Taking aim at the Grammys, Brockie recalled his past criticism of the award show, then pivoted toward Dave Grohl. He mocked the Foo Fighters frontman, implying through gestures that Grohl had become an industry pawn, completely beholden to the corporate music machine.

Buzz Osborne

The Melvins and Nirvana were intertwined for years. Nirvana’s Kurt Cobain, a devoted Melvins fan, even produced their 1993 album Houdini before being let go due to drug issues. Both bands frequently played shows together, and when it came to the Melvins’ 2016 album Basses Loaded, both Grohl and Krist Novoselic expressed interest in collaborating. Novoselic participated, but Grohl ultimately flaked.

Osborne told Rolling Stone that Grohl originally proposed Nirvana covers with the Melvins and even mentioned wanting to work on other projects together. However, Grohl ended up prioritizing high-profile gigs with Paul McCartney and the Academy Awards. 

“He just never showed up,” said Osborne, clearly frustrated. “He blew it off…and it was his idea! I didn’t appreciate that.” Osborne concluded by stating he wouldn’t chase Grohl for collaborations, especially after being left hanging.

Jennifer Finch

L7, a prominent heavy rock band from the late 80s and early 90s, crossed paths with Nirvana frequently. Bassist Jennifer Finch was once romantically involved with Grohl, but it wasn’t a relationship she cherished.

This connection, coupled with Finch’s former bandmate Courtney Love marrying Nirvana’s Cobain, meant Grohl’s face was inescapable for Finch during Nirvana’s meteoric rise. Finch’s frustration is evident in the documentary L7: Pretend We’re Dead, where she vents about seeing Grohl everywhere.

She actively avoids reliving those times, choosing not to watch the Grohl-centric Nirvana documentary Montage of Heck. Finch prefers to let those memories fade and focus on her own experiences from that era.

Tina Basich

Snowboarder Tina Basich, a dominant force in the late 90s with X Games and U.S. Open titles under her belt, found her focus disrupted when she fell for Dave Grohl. Basich, by her own admission, prioritized their relationship, putting her snowboarding career on hold.

A devastating leg injury sidelined her further, and during this vulnerable time, Basich learned of Grohl’s infidelity.

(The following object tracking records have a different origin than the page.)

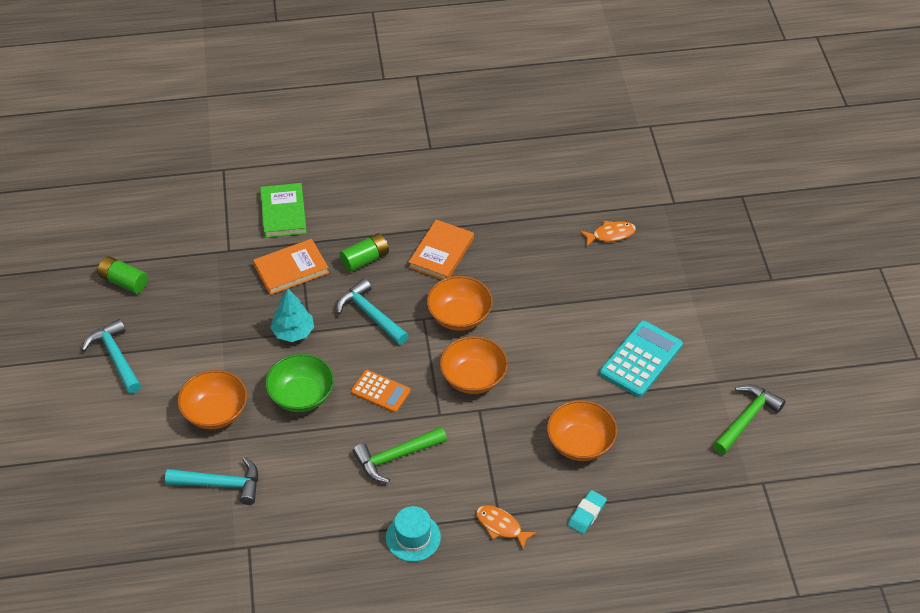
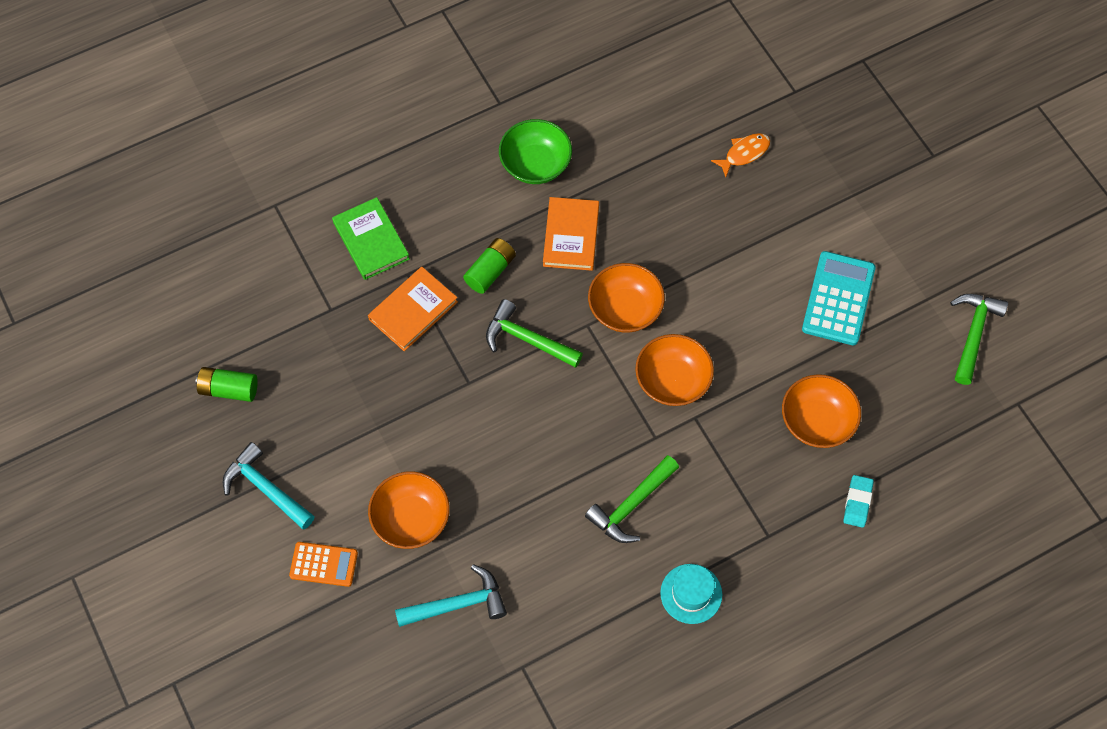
camera: 20 degrees left, 15 degrees up
green bowl [265,354,334,412] -> green bowl moved to [499,119,572,184]
turquoise tree [270,288,314,342] -> none
turquoise hammer [337,278,409,345] -> green hammer [486,299,583,368]
orange calculator [351,370,411,413] -> orange calculator moved to [289,542,358,587]
orange fish [476,505,537,549] -> none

Calls went unanswered, and the relationship ended with a cold, five-minute phone call after weeks of unanswered attempts to reach Grohl.

The deep pain of the breakup was so immense that Basich initially couldn’t even write about it in her memoir. It took five rewrites before she could confront that chapter of her life.

Spencer Elden

The iconic naked baby on Nirvana’s Nevermind album cover? That’s Spencer Elden. As a young child, he became an unintentional rockstar thanks to the photo, but his feelings about it have evolved. Initially embracing his unique role in music history, Elden recreated the cover photo as an adult, got a “Nevermind” tattoo, and even appeared on talk shows.

However, by 2021, the picture took on a darker meaning for Elden. He sued the surviving members of Nirvana, Kurt Cobain’s estate, the photographer, and record labels, claiming the image constituted child exploitation and pornography.

He argued that Grohl and others profited off his naked image. While the lawsuit was initially dismissed, an appeals court revived it in 2023, keeping the legal battle ongoing.